Programmatically accessing principals
The current principal associated with a request can be accessed by reading metadata headers. If the request came from another service, the _kalix-src-svc
header will be set to the name of the service that made the request. Kalix guarantees that this header will only be present from an authenticated principal, it can’t be spoofed.
For internet, self and backoffice requests, the _kalix-src
header will be set to internet
, self
and backoffice
respectively.
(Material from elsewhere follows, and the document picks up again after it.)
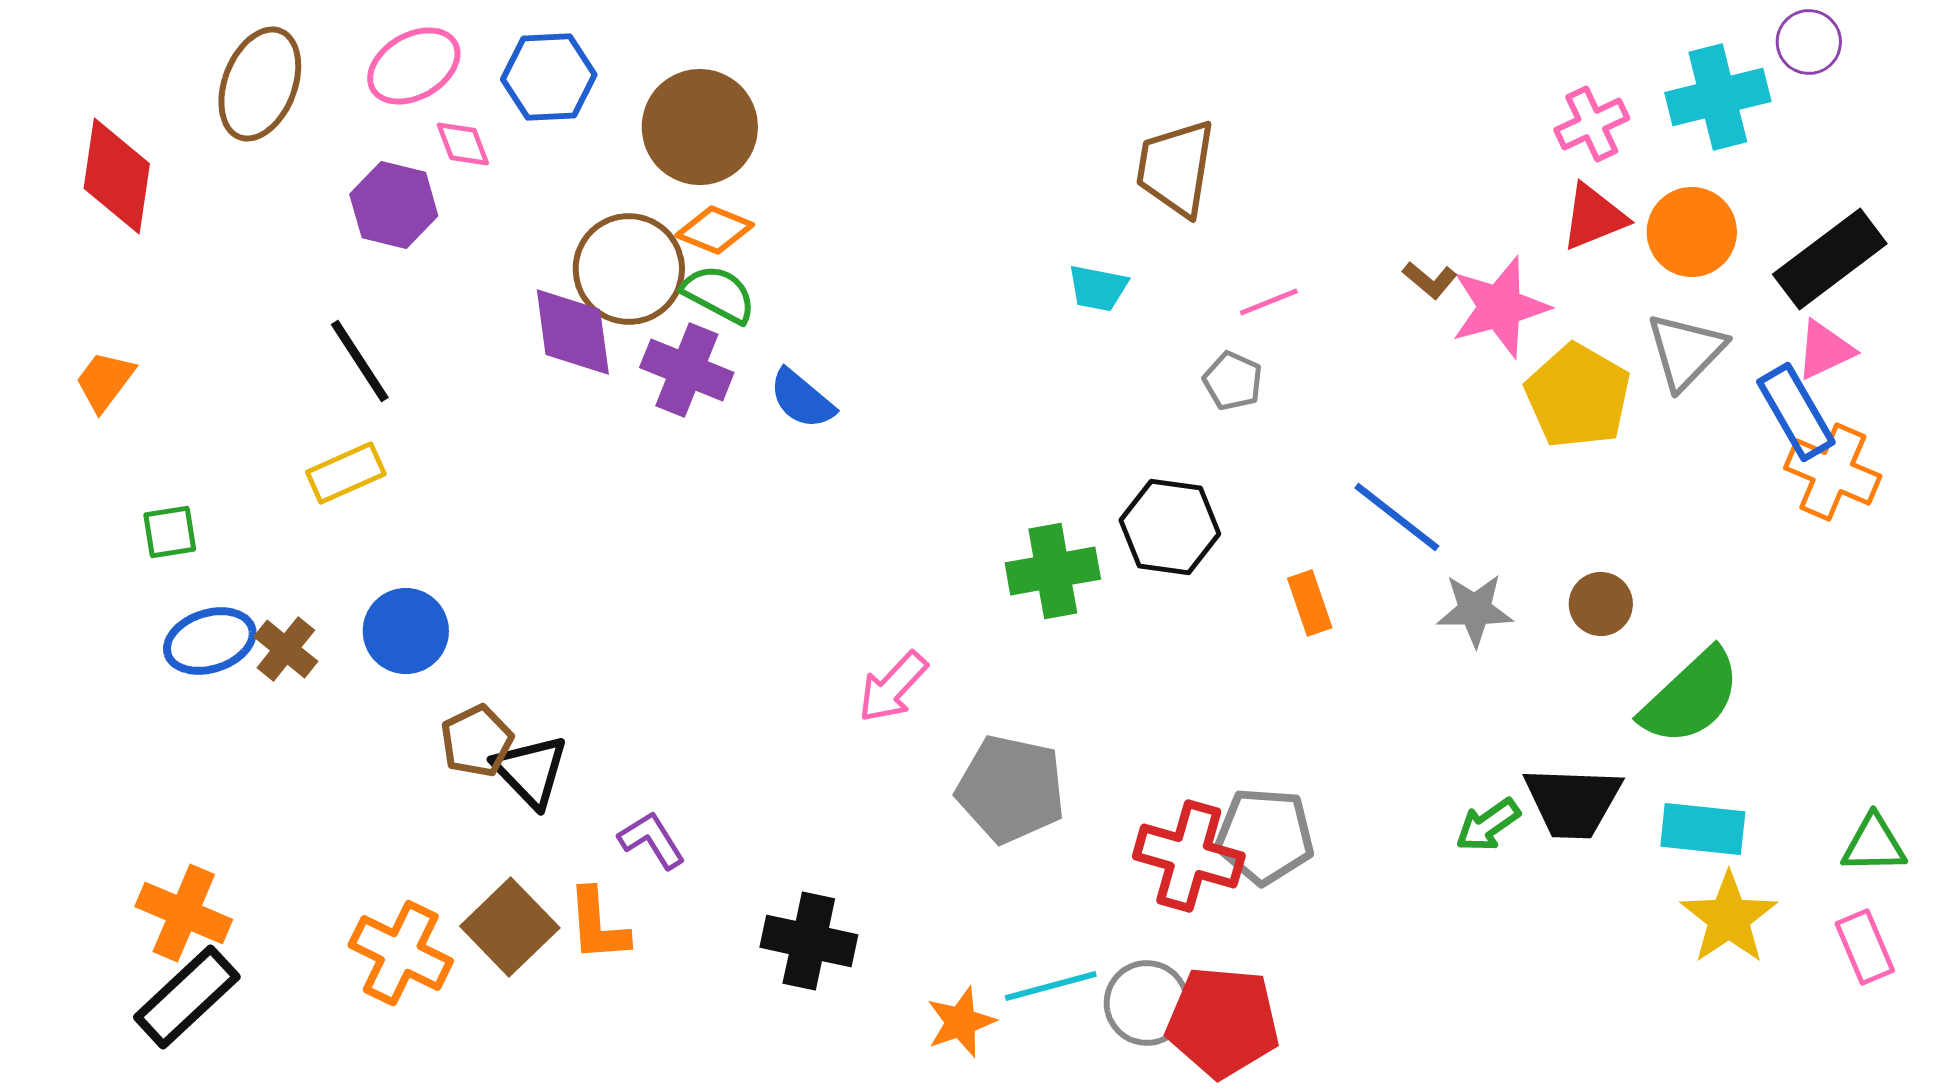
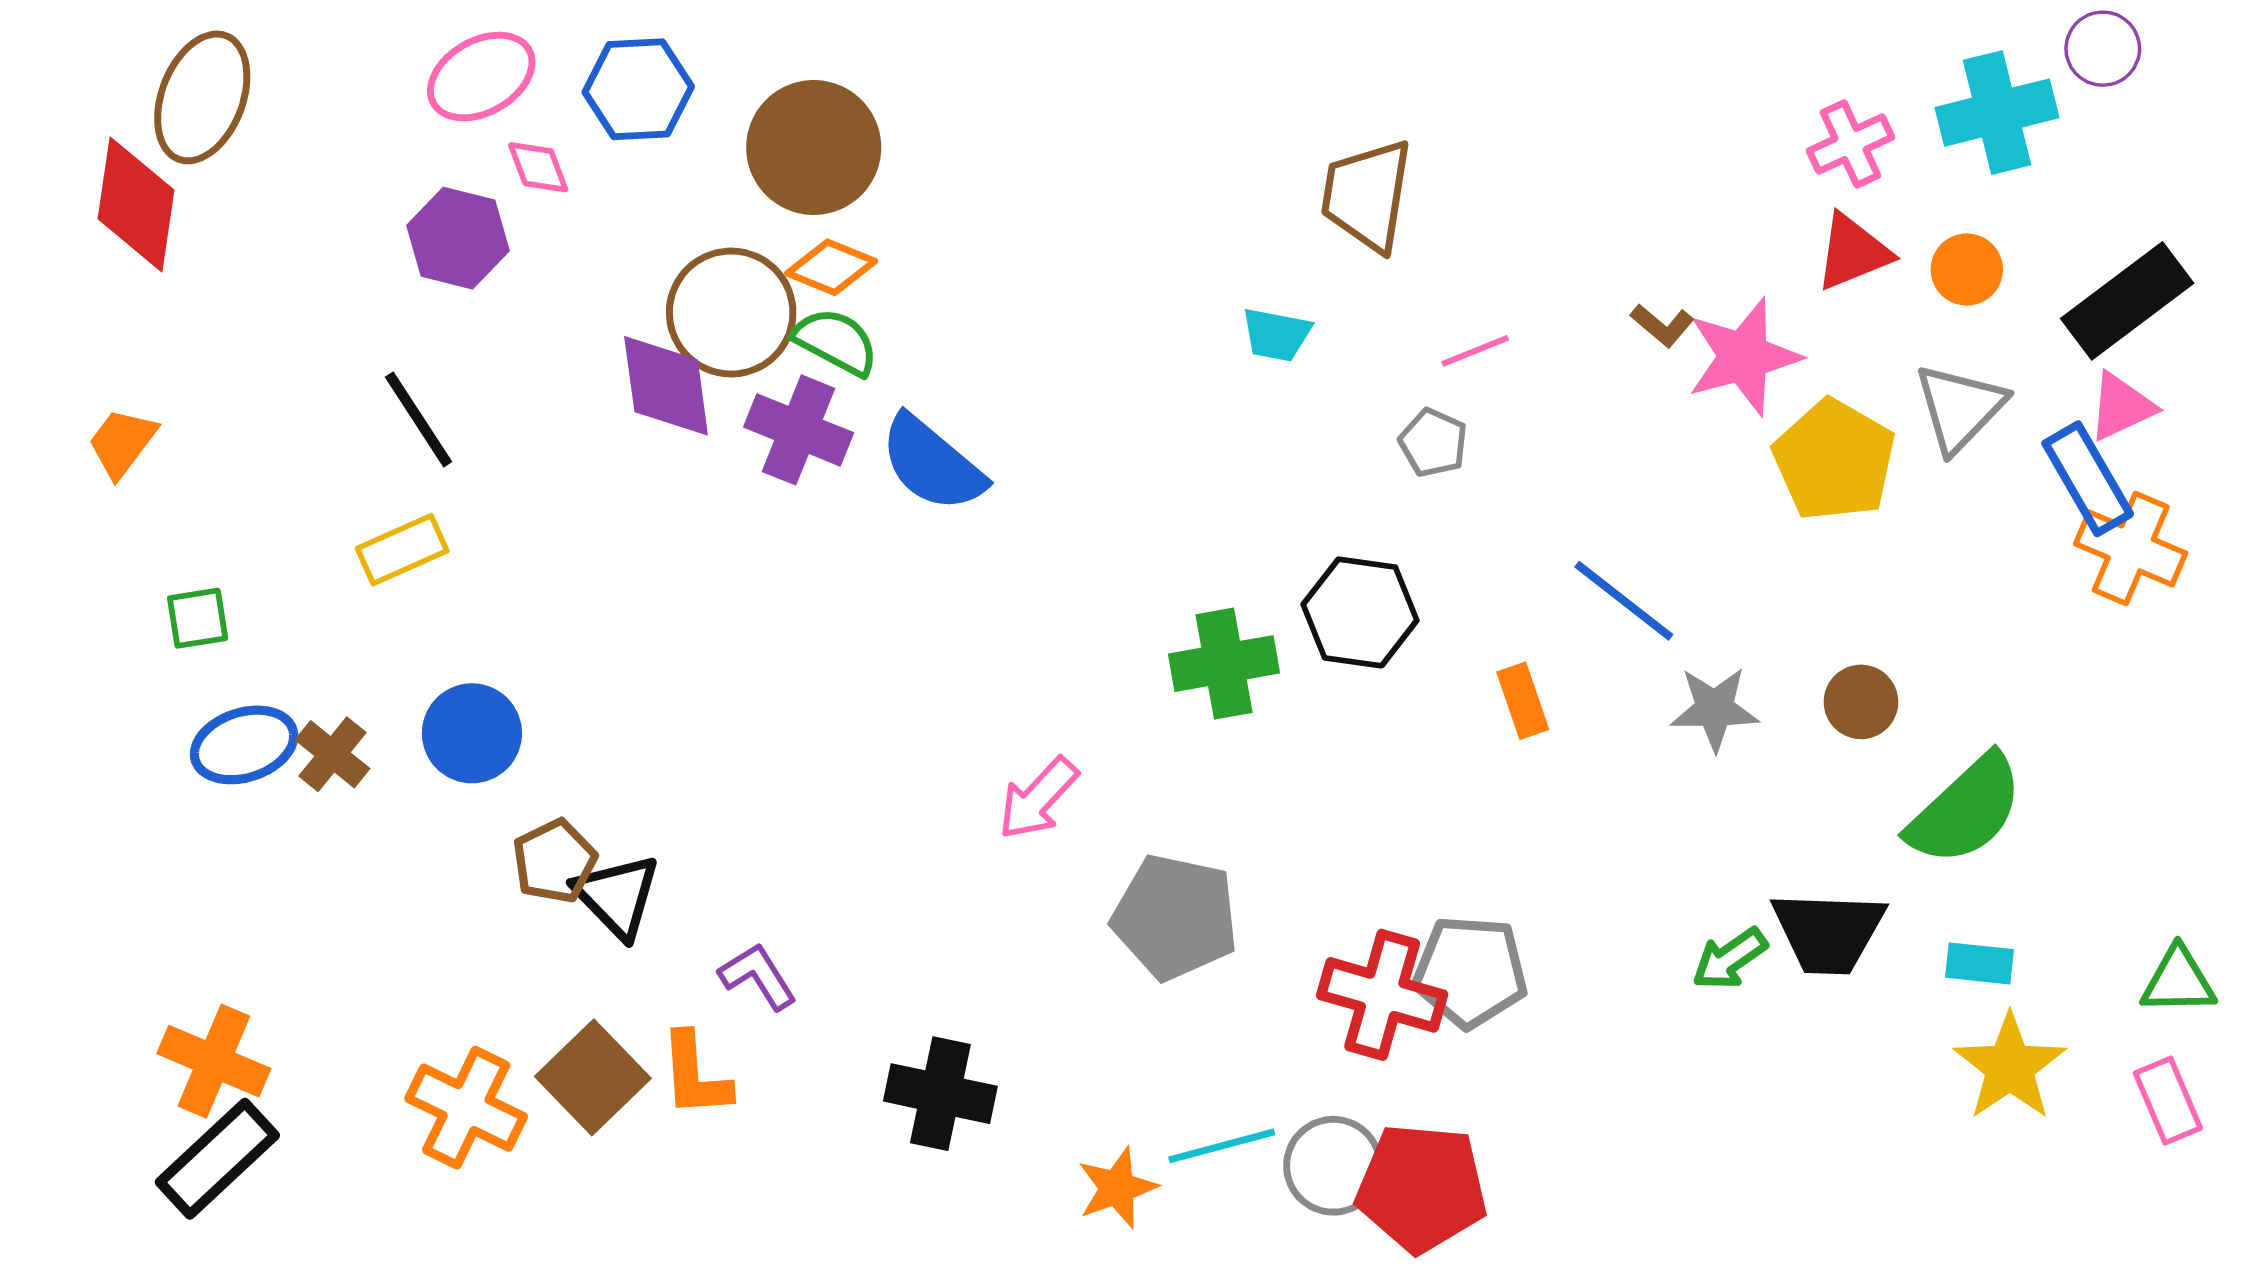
brown ellipse: (260, 84) -> (202, 97), moved
orange circle: (1692, 232) -> (1967, 270), size x0.7
blue semicircle: (802, 399) -> (932, 464), size x1.4
cyan rectangle: (1703, 829) -> (1980, 963), size x0.7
Backoffice requests are requests that have been made using the kalix service proxy
command, they are authenticated and authorized to ensure only developers of your project can make them.
Inspecting the principal inside a service
Checking the ACLs are in general done for you by Kalix, however in some cases programmatic access to the principal of a call can be useful.
Accessing the principal of a call inside a service is possible through the request metadata Metadata.principals()
. The Metadata
for a call is available through the context (actionContext
, commandContext
) of the component.
ACLs when running integration tests
When running integration tests, ACLs are disabled by default but can be explicitly enabled per test by adding a @Configuration
class with a @Bean
creating a kalix.javasdk.testkit.KalixTestKit.Settings
with ACL enabled like this:
@Configuration
public class TestKitConfiguration {
@Bean
public KalixTestKit.Settings settings() {
return KalixTestKit.Settings.DEFAULT
.withAclEnabled() (1)
}
}
1 | Using the DEFAULT Settings and enabling ACL. |
Once this @Configuration
is available you can @Import
it to your integration test like the following:
@SpringBootTest(classes = Main.class)
@Import(TestKitConfiguration.class)
public class CounterIntegrationTest extends KalixIntegrationTestKitSupport { (1)
}
1 | Importing TestkitConfig as @Configuration . |
For integration tests that call other services that have ACLs limiting access to specific service names Settings.withServiceName
allows specifying what the service identifies itself as to other services.